We are confident that if these results can be replicated in the field, this modified regimen of RTS,S could both protect children from the disease and help drive down transmission of the malaria parasite to accelerate elimination efforts.

Fighting the resourceful, adaptable malaria parasite requires an innovative arsenal of tools. Find out how PATH is accelerating progress against malaria in The PATH Innovation Pipeline for Malaria report.

Elimination requires preventing everyone from becoming infected, including those who don’t show symptoms. To use a vaccine for elimination, it needs to provide a relatively high level of protection and be used in mass immunization campaigns, similar to the Meningitis A campaigns in sub-Saharan Africa.
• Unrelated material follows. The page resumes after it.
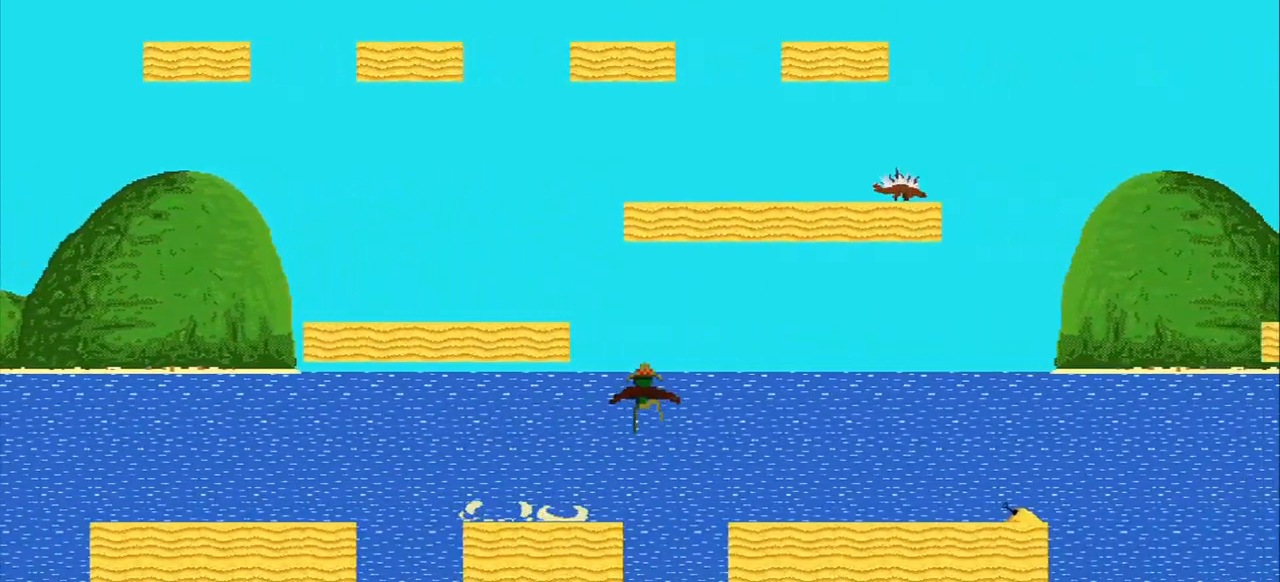
{"dt_ms": 500, "buttons": [], "left_stick": "left"}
Our goal is to advance the most promising methods to tackle this stubborn disease. Any malaria vaccine will have to be used as part of a suite of interventions. But if we can replicate the findings in larger field trials, this vaccine approach could have the potential to be an elimination accelerator.

The results published in JID are exciting, but early, and the trial involved relatively small numbers of subjects. There are still many questions to answer.

Will the findings hold up in the real world? Was it the fractional dose, the delay in the third dose, or both that made the difference? There’s good evidence pointing to the fractional dose being the key factor, but we need more proof. And while a fractional dose will lower costs, the unusual immunization schedule will be challenging, logistically. Is it possible to simplify the regimen?

To answer these questions, we’re partnering with GSK and WRAIR on the largest malaria challenge study ever, in order to further refine the fractional dose approach. In parallel, we’re planning field studies in two African countries to see if the results achieved in a research institute in the United States can be replicated in adults and young children in African countries where malaria is endemic.

Finally, we’re exploring the possibility of using this modified RTS,S regimen to help eliminate malaria in Southeast Asia, where drug-resistant malaria parasites are emerging. In partnership with the Mahidol Oxford Tropical Medicine Research Unit, we have initiated the first-ever study of RTS,S in Asia, to determine whether administering the vaccine with antimalarial drugs will affect its ability to create an immune response.

It will be several years before we have results. Meanwhile, the WHO; ministries of health in Kenya, Ghana, and Malawi; GSK; and PATH are planning pilot implementation of the pediatric version of RTS,S. At least 360,000 children—who face the risk of malaria every day—will receive the vaccine through this program. Unquestionably we need to protect as many children as we can, as soon as we can, while we continue to pursue our long-term goal of a world without malaria.